Work required: Reproduce the items below word for word, from their very first line up to and including the line with "wichtiger werden Rückzugsorte, k".
== Dataset excerpts ==
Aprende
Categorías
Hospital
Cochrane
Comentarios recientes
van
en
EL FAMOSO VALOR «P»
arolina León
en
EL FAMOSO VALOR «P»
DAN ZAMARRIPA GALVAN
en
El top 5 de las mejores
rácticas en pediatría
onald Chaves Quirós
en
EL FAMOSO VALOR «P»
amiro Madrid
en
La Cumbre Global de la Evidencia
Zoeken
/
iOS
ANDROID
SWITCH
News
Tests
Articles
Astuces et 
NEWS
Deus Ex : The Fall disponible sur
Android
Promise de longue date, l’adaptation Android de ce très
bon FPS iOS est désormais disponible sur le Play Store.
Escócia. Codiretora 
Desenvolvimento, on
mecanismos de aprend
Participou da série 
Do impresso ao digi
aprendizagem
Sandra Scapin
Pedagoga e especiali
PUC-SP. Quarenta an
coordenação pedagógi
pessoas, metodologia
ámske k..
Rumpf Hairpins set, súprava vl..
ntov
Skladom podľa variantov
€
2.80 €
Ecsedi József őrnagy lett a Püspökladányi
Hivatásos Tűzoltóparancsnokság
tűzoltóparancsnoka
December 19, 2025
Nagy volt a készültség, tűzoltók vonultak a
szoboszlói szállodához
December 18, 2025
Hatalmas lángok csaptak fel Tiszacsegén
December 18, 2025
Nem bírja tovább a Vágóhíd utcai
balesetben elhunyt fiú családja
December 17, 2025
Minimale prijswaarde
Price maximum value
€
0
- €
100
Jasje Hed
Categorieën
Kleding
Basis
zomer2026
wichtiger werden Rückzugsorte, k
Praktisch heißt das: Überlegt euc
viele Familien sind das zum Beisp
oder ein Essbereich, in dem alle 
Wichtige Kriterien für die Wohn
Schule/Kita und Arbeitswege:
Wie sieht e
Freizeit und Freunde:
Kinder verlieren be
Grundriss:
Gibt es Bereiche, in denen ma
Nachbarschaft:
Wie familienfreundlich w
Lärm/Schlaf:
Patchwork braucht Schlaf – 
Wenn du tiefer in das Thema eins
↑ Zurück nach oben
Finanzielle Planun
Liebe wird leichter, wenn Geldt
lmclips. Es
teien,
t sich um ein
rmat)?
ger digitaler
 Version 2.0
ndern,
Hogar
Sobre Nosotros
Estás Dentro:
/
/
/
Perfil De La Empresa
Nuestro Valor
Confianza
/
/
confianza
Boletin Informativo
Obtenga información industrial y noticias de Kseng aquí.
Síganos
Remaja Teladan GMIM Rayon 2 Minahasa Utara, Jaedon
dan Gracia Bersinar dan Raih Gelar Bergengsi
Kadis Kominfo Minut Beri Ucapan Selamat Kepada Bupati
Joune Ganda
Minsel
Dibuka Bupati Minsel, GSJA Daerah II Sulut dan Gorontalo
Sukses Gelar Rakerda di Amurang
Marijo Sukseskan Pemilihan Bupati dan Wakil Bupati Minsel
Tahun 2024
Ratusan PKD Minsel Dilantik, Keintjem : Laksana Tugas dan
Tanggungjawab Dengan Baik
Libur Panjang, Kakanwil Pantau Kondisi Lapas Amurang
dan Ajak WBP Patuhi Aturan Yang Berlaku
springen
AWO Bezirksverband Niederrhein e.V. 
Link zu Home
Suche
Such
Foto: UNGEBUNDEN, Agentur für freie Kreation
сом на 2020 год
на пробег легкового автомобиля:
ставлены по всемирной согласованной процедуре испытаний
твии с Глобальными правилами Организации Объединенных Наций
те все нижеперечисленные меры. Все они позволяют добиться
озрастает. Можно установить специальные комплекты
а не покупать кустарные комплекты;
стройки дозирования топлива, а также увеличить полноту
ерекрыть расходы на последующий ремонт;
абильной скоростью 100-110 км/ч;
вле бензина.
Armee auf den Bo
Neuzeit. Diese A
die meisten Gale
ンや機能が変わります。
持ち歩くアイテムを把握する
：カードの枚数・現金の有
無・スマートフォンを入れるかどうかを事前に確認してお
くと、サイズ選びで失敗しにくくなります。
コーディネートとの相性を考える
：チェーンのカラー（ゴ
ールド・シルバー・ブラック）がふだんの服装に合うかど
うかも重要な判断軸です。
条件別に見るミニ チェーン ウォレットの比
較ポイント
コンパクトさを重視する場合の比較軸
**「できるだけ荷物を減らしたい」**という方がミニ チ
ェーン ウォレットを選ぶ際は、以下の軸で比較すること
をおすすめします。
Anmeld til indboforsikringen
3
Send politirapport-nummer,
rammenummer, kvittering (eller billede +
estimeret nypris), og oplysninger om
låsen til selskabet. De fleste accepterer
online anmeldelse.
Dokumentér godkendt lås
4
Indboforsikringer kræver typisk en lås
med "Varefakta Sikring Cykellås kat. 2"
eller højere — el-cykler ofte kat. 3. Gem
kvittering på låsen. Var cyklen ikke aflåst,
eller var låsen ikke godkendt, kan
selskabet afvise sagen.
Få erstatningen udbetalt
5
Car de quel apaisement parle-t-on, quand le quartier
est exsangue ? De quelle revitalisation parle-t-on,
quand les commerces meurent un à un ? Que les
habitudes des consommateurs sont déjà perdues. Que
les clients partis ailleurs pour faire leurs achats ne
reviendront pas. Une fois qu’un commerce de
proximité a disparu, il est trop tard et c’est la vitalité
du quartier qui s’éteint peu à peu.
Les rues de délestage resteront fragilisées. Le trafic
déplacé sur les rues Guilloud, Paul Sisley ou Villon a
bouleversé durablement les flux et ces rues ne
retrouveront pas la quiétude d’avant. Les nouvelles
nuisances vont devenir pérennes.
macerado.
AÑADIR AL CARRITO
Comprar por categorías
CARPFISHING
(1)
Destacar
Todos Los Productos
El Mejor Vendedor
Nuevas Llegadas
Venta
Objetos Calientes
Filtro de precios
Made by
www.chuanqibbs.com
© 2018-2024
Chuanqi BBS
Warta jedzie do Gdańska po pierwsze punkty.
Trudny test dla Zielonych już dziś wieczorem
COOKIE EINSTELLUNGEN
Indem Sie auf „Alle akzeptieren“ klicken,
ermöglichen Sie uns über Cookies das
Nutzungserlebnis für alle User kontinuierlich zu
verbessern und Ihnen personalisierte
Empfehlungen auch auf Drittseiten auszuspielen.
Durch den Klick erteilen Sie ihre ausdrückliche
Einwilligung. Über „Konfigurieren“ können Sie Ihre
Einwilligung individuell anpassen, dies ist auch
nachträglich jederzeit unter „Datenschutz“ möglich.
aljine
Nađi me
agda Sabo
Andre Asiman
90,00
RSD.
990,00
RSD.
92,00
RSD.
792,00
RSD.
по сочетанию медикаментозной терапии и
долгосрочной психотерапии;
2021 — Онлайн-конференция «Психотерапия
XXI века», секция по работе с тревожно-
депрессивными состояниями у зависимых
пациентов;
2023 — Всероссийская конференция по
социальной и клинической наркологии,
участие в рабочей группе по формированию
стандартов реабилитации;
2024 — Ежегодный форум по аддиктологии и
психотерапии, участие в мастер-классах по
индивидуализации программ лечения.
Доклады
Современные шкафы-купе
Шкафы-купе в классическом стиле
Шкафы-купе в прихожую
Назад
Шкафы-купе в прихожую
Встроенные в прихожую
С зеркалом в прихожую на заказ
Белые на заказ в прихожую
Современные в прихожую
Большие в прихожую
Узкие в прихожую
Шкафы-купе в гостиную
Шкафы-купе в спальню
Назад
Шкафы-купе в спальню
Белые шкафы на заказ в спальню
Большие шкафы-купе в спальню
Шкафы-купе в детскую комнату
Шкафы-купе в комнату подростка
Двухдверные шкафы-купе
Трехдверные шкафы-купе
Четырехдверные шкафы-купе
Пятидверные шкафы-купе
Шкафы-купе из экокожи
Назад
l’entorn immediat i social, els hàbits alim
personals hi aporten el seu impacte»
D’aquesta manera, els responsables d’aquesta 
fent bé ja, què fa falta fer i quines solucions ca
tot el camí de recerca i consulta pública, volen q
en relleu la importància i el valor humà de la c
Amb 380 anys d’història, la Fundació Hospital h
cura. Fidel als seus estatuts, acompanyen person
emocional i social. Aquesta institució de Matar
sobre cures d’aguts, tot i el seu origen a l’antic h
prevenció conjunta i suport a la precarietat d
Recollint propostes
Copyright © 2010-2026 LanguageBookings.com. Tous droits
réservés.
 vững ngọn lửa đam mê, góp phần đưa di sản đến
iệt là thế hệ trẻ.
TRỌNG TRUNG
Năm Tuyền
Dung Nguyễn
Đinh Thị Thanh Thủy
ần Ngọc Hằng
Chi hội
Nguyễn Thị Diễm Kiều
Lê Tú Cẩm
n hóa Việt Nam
===
Expected answer:
Aprende
Categorías
Hospital
Cochrane
Comentarios recientes
van
en
EL FAMOSO VALOR «P»
arolina León
en
EL FAMOSO VALOR «P»
DAN ZAMARRIPA GALVAN
en
El top 5 de las mejores
rácticas en pediatría
onald Chaves Quirós
en
EL FAMOSO VALOR «P»
amiro Madrid
en
La Cumbre Global de la Evidencia
Zoeken
/
iOS
ANDROID
SWITCH
News
Tests
Articles
Astuces et 
NEWS
Deus Ex : The Fall disponible sur
Android
Promise de longue date, l’adaptation Android de ce très
bon FPS iOS est désormais disponible sur le Play Store.
Escócia. Codiretora 
Desenvolvimento, on
mecanismos de aprend
Participou da série 
Do impresso ao digi
aprendizagem
Sandra Scapin
Pedagoga e especiali
PUC-SP. Quarenta an
coordenação pedagógi
pessoas, metodologia
ámske k..
Rumpf Hairpins set, súprava vl..
ntov
Skladom podľa variantov
€
2.80 €
Ecsedi József őrnagy lett a Püspökladányi
Hivatásos Tűzoltóparancsnokság
tűzoltóparancsnoka
December 19, 2025
Nagy volt a készültség, tűzoltók vonultak a
szoboszlói szállodához
December 18, 2025
Hatalmas lángok csaptak fel Tiszacsegén
December 18, 2025
Nem bírja tovább a Vágóhíd utcai
balesetben elhunyt fiú családja
December 17, 2025
Minimale prijswaarde
Price maximum value
€
0
- €
100
Jasje Hed
Categorieën
Kleding
Basis
zomer2026
wichtiger werden Rückzugsorte, k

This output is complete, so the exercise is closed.